AT&T's service sux. I got a blackberry because I liked what it could do. But they don't tell you you have to pay an extra 35.00 a month to blackberry to be able to use most of its features. Little things like sending pictures Whadda crock. So next is verizon


----------



## MAK-Deco (Apr 17, 2007)

I have ATT and yes they told me right off the bat that you need the interent package to use most of the phones feature... But a Blackberry is consider a pda phone so you should know that is expected on that kind of phone...

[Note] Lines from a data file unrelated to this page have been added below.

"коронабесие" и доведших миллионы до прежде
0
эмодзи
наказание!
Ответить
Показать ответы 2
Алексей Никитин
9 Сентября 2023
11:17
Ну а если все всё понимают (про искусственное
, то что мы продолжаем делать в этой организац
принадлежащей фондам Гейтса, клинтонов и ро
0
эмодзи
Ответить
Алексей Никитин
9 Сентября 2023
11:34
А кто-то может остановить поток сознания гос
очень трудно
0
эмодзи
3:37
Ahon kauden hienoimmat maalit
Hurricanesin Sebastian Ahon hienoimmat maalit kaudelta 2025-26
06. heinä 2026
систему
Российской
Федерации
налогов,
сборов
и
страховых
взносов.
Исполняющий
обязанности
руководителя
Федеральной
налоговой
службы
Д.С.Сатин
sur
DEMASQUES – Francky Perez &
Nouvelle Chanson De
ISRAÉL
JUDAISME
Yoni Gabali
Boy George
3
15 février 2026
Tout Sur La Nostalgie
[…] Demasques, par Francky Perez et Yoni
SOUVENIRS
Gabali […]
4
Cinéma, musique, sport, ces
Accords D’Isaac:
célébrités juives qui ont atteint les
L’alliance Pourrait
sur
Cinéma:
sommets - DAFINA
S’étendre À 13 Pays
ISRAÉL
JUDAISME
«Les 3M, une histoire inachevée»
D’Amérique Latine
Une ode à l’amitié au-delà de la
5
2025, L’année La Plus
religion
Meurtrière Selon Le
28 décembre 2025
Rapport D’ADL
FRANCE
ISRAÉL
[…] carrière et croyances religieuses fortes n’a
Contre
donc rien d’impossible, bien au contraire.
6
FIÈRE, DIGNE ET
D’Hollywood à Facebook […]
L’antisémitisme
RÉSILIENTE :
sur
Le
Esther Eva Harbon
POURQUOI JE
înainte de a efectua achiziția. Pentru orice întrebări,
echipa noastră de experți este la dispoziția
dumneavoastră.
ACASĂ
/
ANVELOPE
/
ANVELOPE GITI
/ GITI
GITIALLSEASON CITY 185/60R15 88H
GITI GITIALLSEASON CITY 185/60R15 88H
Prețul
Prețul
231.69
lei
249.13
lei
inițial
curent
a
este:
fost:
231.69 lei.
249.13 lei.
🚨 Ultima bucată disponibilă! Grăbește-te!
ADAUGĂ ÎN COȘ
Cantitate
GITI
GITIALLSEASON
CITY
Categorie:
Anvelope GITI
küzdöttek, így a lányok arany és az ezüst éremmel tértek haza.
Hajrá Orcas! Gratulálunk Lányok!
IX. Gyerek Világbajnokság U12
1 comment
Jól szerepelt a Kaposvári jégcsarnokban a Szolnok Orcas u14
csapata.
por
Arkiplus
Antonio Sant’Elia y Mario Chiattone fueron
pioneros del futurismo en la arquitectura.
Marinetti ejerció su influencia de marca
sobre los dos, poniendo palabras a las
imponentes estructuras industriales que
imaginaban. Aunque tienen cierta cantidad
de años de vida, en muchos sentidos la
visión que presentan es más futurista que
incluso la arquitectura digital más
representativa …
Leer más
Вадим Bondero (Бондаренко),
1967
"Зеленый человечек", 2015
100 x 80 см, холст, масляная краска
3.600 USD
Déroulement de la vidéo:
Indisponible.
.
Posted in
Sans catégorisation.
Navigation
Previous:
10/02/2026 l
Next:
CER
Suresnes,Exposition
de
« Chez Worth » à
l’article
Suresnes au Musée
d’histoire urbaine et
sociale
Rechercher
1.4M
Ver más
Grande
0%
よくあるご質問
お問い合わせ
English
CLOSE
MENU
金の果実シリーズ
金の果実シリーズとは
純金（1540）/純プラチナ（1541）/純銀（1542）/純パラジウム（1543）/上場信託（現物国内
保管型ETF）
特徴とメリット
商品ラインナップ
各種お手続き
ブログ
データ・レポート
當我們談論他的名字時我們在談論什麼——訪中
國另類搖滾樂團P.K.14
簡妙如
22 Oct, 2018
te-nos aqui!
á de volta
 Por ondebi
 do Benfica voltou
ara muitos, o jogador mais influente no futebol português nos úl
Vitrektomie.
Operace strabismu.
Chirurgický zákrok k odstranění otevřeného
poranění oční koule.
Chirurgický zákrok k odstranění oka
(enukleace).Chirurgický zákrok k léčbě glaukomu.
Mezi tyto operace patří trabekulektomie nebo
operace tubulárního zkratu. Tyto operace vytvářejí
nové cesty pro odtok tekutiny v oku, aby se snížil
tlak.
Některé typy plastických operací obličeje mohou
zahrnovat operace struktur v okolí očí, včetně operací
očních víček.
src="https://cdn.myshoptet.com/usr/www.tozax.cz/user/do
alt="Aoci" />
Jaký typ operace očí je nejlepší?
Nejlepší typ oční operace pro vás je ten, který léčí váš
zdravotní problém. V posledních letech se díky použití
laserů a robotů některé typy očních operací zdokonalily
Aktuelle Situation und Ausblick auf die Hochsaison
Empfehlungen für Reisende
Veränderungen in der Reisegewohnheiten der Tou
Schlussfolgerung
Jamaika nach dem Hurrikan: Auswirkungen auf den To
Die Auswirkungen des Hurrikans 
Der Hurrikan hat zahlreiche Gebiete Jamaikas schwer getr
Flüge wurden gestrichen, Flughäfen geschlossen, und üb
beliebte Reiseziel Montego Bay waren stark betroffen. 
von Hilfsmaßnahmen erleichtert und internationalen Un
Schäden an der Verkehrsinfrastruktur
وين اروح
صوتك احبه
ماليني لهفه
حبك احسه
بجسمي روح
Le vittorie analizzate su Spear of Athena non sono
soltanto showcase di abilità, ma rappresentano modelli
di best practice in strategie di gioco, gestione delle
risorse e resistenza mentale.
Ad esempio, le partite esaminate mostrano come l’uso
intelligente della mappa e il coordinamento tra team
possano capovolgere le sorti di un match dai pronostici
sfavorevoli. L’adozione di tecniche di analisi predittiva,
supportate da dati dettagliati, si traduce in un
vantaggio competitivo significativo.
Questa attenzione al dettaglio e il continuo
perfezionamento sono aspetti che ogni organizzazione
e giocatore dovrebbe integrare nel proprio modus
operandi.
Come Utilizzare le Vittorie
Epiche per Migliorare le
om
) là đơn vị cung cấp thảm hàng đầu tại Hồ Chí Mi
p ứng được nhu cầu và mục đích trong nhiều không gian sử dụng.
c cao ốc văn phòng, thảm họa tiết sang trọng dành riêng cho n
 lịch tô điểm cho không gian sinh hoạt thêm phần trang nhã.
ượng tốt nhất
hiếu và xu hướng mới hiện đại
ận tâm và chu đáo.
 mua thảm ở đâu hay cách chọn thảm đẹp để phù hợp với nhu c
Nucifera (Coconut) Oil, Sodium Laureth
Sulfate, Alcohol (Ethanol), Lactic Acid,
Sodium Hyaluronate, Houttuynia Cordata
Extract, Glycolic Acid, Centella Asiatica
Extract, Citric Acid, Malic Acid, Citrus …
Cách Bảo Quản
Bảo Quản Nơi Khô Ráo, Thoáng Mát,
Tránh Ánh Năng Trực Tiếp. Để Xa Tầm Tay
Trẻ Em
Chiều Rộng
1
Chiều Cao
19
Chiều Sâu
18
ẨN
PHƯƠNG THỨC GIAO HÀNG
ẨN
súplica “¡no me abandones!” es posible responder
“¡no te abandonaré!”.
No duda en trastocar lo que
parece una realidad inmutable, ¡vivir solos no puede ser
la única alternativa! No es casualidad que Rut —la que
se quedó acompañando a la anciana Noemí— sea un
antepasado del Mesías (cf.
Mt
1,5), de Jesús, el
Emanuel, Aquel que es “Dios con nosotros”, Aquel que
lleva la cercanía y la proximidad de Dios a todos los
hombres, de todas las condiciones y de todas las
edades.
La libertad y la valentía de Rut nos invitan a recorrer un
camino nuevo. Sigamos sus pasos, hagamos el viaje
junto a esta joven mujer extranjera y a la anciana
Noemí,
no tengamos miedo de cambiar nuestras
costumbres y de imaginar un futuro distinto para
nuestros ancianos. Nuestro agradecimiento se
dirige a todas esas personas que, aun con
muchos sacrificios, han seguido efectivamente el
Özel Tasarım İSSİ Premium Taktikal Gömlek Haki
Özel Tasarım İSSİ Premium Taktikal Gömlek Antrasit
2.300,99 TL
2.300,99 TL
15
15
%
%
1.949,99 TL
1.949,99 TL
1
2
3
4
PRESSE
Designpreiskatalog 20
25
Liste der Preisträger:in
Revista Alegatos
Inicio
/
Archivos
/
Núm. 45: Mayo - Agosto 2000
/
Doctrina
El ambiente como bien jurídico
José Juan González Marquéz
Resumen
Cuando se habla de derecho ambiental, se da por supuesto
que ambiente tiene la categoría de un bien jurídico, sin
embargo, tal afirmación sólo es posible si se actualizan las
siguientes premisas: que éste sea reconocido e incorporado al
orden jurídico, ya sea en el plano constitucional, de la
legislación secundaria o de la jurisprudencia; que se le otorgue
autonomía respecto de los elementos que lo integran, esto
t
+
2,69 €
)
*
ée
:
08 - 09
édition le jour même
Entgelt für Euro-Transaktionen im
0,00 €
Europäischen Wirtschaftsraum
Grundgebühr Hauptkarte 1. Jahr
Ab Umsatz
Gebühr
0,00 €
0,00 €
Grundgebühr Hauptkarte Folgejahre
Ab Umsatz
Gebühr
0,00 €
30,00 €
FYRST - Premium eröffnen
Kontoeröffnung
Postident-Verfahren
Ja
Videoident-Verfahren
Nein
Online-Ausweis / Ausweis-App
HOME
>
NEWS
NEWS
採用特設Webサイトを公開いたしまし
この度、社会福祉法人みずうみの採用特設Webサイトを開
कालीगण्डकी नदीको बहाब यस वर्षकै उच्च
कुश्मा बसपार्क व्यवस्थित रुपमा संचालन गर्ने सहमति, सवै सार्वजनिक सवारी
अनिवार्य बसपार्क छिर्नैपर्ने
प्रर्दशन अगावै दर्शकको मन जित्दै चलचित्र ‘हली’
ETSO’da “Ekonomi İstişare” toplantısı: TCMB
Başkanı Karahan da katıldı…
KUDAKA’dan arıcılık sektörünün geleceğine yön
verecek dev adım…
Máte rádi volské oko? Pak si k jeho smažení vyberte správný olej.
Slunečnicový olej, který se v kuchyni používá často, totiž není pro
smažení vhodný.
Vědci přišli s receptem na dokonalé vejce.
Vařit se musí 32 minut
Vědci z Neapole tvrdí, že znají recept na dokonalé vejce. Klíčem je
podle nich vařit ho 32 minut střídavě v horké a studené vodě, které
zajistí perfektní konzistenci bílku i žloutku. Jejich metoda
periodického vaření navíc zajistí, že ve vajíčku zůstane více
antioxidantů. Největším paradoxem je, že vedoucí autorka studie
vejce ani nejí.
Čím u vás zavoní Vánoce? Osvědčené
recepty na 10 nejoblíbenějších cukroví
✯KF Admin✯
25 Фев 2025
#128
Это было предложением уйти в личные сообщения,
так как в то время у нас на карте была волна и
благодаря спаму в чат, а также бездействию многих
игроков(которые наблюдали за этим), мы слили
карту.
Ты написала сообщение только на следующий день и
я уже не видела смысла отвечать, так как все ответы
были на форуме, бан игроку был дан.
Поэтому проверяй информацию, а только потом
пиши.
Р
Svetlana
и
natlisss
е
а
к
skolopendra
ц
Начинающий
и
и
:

I have been with ATT since it was cellar one, then cingular... Do I rate it the best ever no but it gets the job done. I belive that all carriers have there issues.


----------



## johnpaint (Sep 20, 2008)

Yeah that's why I want to try the WiFi set up, because if your near a WiFi hot spot or at home, the calls go over the internet connection, bypassing the cell towers.


----------



## timhag (Sep 30, 2007)

I have T-mobile, the reason I went with them is that my 3 younger kids are on my plan also. The fav. 5 works well with having kids. I have 3000 minutes with unlimited text. The service is great(have no idea why jnlp would cry about that) in this area. Never venture above the plan I have so, the setup you are looking for I can't help with.


----------



## JNLP (Dec 13, 2007)

timhag said:


> I have T-mobile, the reason I went with them is that my 3 younger kids are on my plan also. The fav. 5 works well with having kids. I have 3000 minutes with unlimited text. The service is great(have no idea why jnlp would cry about that) in this area. Never venture above the plan I have so, the setup you are looking for I can't help with.


You're smoking crack. Every time you want to use it you walk around holding it towards the sky trying to get a signal. How about at the Cind Center, you couldn't get crap for service, but my Verizon worked just fine. :yes:


----------



## timhag (Sep 30, 2007)

JNLP said:


> You're smoking crack. Every time you want to use it you walk around holding it towards the sky trying to get a signal. How about at the Cind Center, you couldn't get crap for service, but my Verizon worked just fine. :yes:


You act like you never have a problem getting service. The Cind Center, I had service at the front of the building. I didn't say I had service everywhere smackass. I am putting you on my stress relief list.


----------



## timhag (Sep 30, 2007)

Changed it to smackass list, you will find it looking at my signature.


----------



## JNLP (Dec 13, 2007)

First you say the service is great.
_The service is great(have no idea why jnlp would cry about that) in this area._
Then you go on saying it isn't great.
_I didn't say I had service everywhere_

Think about it buddy. If you aren't getting service in the middle of a city, then your service is not great. Having to walk outside of an office to use your phone is not "great" service. You're just mad you got stuck with sh!tty service, so want to act like it's all fine & dandy to make yourself feel better.


----------



## timhag (Sep 30, 2007)

JNLP said:


> act like it's all fine & dandy to make yourself feel better.


I always feel good brother. :yes:


----------



## HomeGuardPaints (Jan 17, 2008)

What did you two break up since ive been gone?


----------



## timhag (Sep 30, 2007)

HomeGuardPaints said:


> What did you two break up since ive been gone?


Nah, he is acting like a little b*tch as always. Some things never change Homey.


----------



## bikerboy (Sep 16, 2007)

I have AT&T and am happy with it. I buy cheap phones because in the last two years:
Ran one over.. (it worked but you could not read the screen)
Washed and Dried one...(the screen worked, but not the number 4)
Lost 2.

So cheap phones with a good plan (the old Cingular "rollover" plan) is good enough for me.


----------